Mit dem späten Termin für den Banntag ist Titterten in der näheren Region allerdings nicht allein. Auch die Gemeinde Niederdorf feiert ihren Banntag im Herbst, in diesem Jahr ebenfalls am 11. Oktober. Die Gründe sind laut der Niederdörfer Gemeinderätin Helene Koch dieselben wie in Titterten. Man habe Rücksicht auf die Bauern nehmen und die Felder schonen wollen. Dies gelte noch heute. In Reigoldswil findet der Banntag immer zeitgleich mit dem traditionellen Herbstmarkt statt, dieses Jahr am 27. September.
Ein Zeichen der Autonomie
Bretzwil und Lauwil wechseln sich beim Organisieren des Banntags ab und feiern ihn im Frühling am Auffahrtstag. Lauwil führt die Veranstaltung in den geraden und Bretzwil in den ungeraden Jahren durch. Hölstein hat keinen Banntag. Ramlinsburg, Lampenberg, Liedertswil, Langenbruck und Waldenburg feiern ebenfalls im Frühling, wobei Liedertswil nur alle zwei Jahre feiert – 2027 ist es wieder so weit. Jedes Dorf im Westen des Oberbaselbiets – im Waldenburger- und Fünflibertal sowie in Bretzwil – hat unabhängig von den Nachbargemeinden seine eigene Banntagsgeschichte und zum Teil individuelle Durchführungsdaten. In den meisten Baselbieter Gemeinden wird aber der Frühling vorgezogen.
In der Schweiz werden Banntage vor allem im Baselbiet, im solothurnischen Schwarzbubenland und im zürcherischen Unterland durchgeführt. Früher gehörte es zur Bürgerpflicht, die Grenzsteine regelmässig zu kontrollieren. Mutwillige Verschiebungen von Grenzsteinen durch Nachbargemeinden wurden nicht geduldet. Bis zum Jahr 1529 war es Aufgabe des Dorfpfarrers, eine Flursegnung durchzuführen. Mit der Reformation endete dieser Brauch.

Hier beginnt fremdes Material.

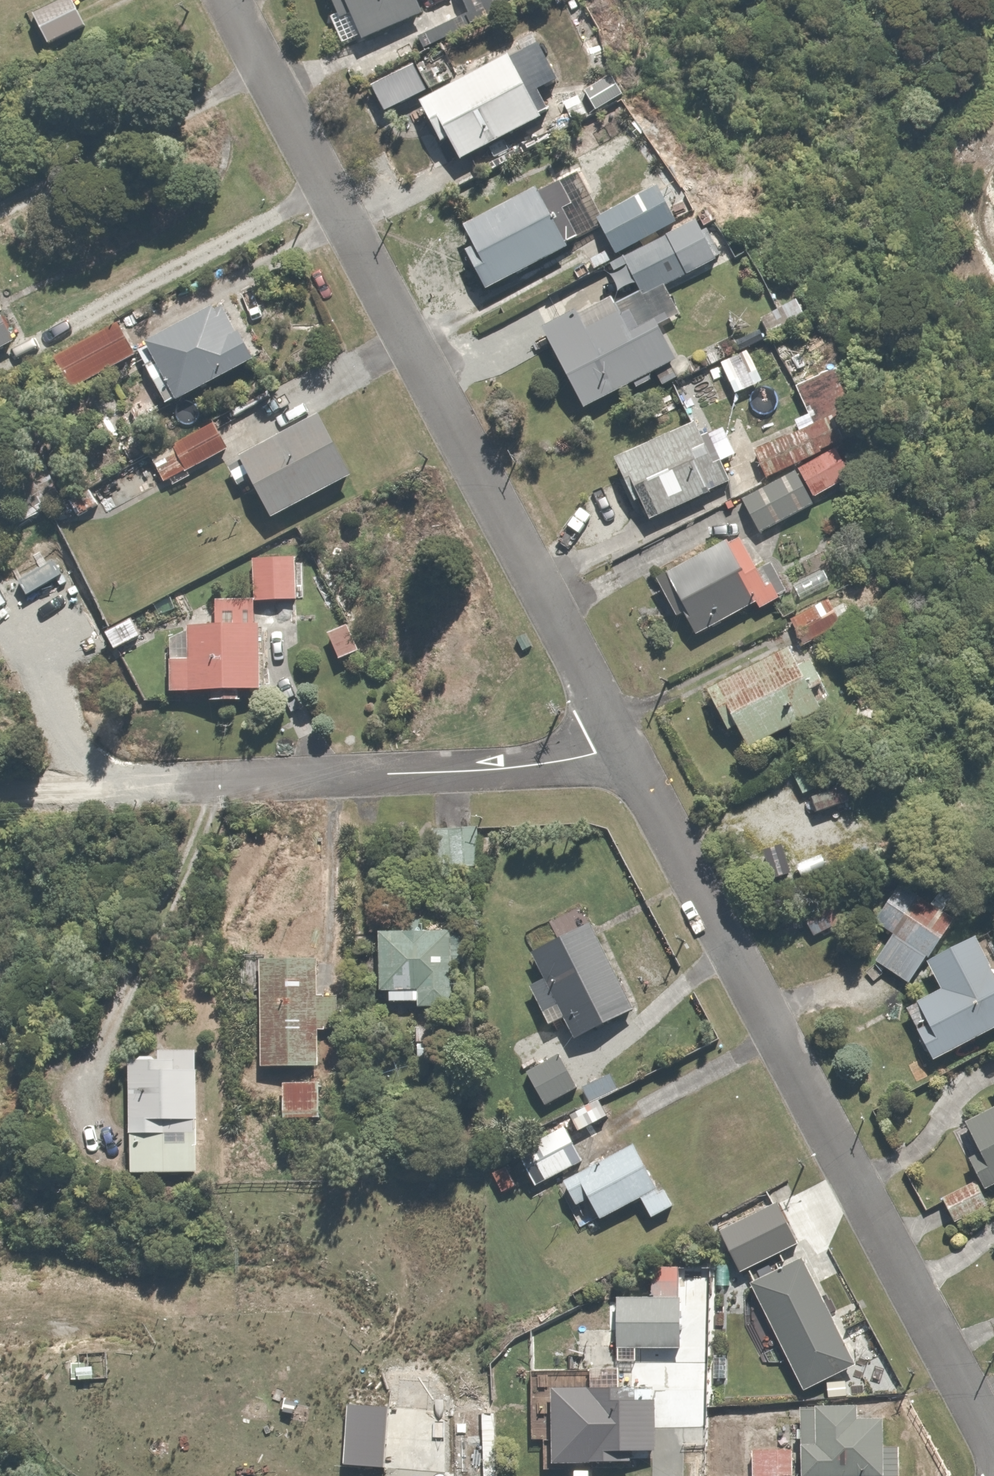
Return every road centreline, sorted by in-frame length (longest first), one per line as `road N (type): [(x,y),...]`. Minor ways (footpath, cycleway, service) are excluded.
road 1 (residential): [(627,741),(235,0)]
road 2 (residential): [(993,1433),(627,741)]
road 3 (residential): [(223,787),(549,764),(627,741)]

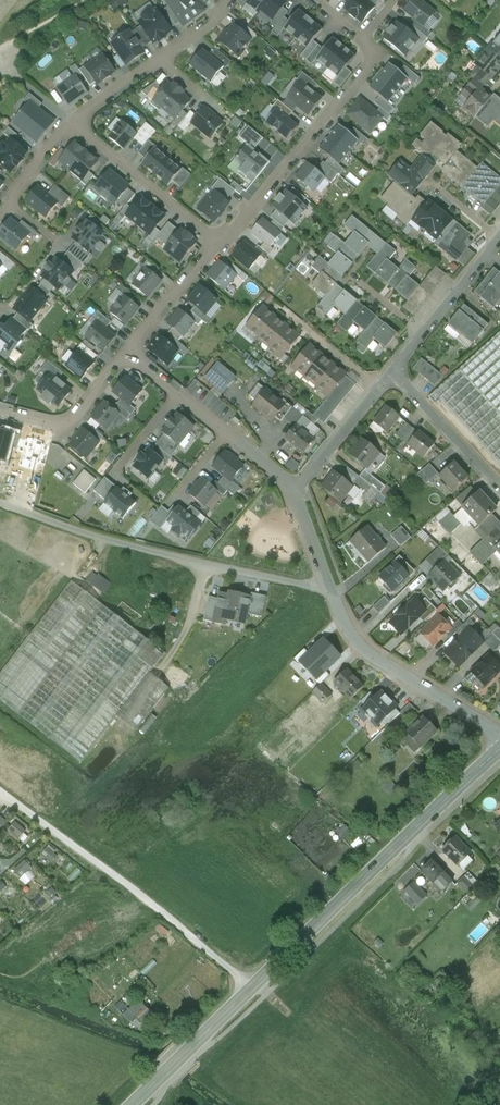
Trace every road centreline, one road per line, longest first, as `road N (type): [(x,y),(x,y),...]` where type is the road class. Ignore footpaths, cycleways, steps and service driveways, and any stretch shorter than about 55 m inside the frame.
road 1 (unclassified): [(334,594),(114,542),(0,505)]
road 2 (secondary): [(253,988),(499,750)]
road 3 (unclassified): [(0,793),(253,988)]
road 4 (residential): [(363,41),(376,52),(217,244)]
road 5 (residential): [(499,736),(363,650),(334,594)]
road 6 (residential): [(293,488),(128,354)]
road 7 (residential): [(217,244),(72,125)]
road 8 (residential): [(390,373),(499,238)]
road 9 (secondary): [(133,1104),(253,988)]
road 10 (residential): [(128,354),(66,423),(0,410)]
road 11 (residential): [(390,373),(499,486)]
road 12 (residential): [(293,488),(390,373)]
road 13 (residential): [(217,244),(128,354)]

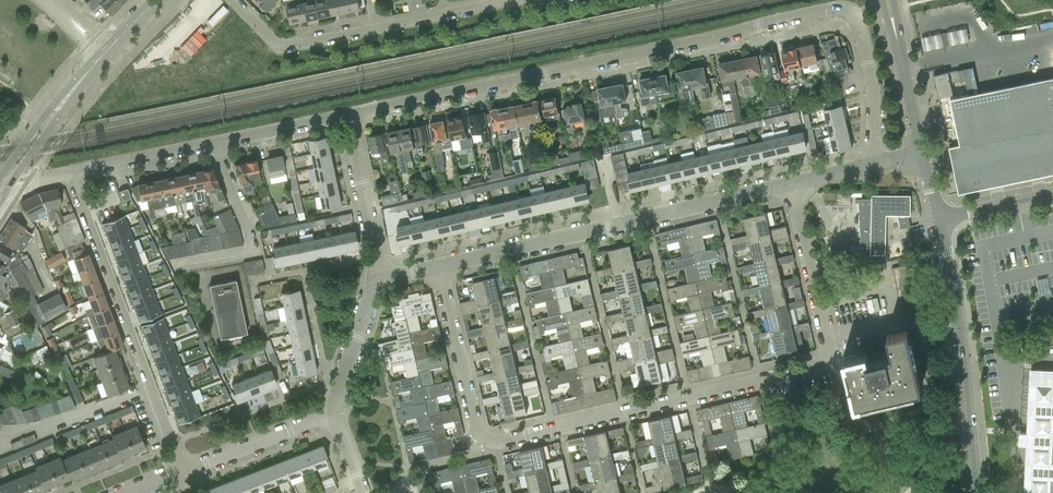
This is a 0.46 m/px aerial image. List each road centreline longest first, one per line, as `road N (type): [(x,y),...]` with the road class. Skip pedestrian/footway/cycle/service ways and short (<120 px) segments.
road 1 (residential): [(441,268),(478,433),(496,444),(821,364),(826,342),(791,185)]
road 2 (residential): [(349,115),(841,12),(853,18)]
road 3 (unclassified): [(441,268),(791,185)]
road 4 (residential): [(74,177),(183,472)]
road 5 (residential): [(74,177),(92,166),(349,115)]
road 6 (tertiary): [(975,492),(942,219)]
road 7 (residential): [(378,283),(349,115)]
road 8 (residential): [(230,0),(275,45),(377,29)]
road 9 (residential): [(183,472),(336,414)]
road 10 (residential): [(877,163),(853,18)]
road 11 (residential): [(377,29),(515,0)]
road 12 (unclassified): [(336,414),(378,283)]
road 13 (tertiary): [(924,153),(894,29)]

Mit dem Einzug der modernen Vermessung verlor der Banntag an Bedeutung. In den 1950er-Jahren wurde der Brauch jedoch vielerorts wiederentdeckt und zu einem Volks- und Familienfest in den jeweiligen Orten entwickelt. Der Baselbieter Kantonshauptort Liestal führt heute den urtümlichsten Banntag durch: Es gibt einen kommunalen Feiertag, an dem geschossen wird und an dem nur Männer teilnehmen dürfen.
Zweifellos wird die Gemeindeautonomie im Baselbiet in Sachen «Banntag» noch voll gelebt.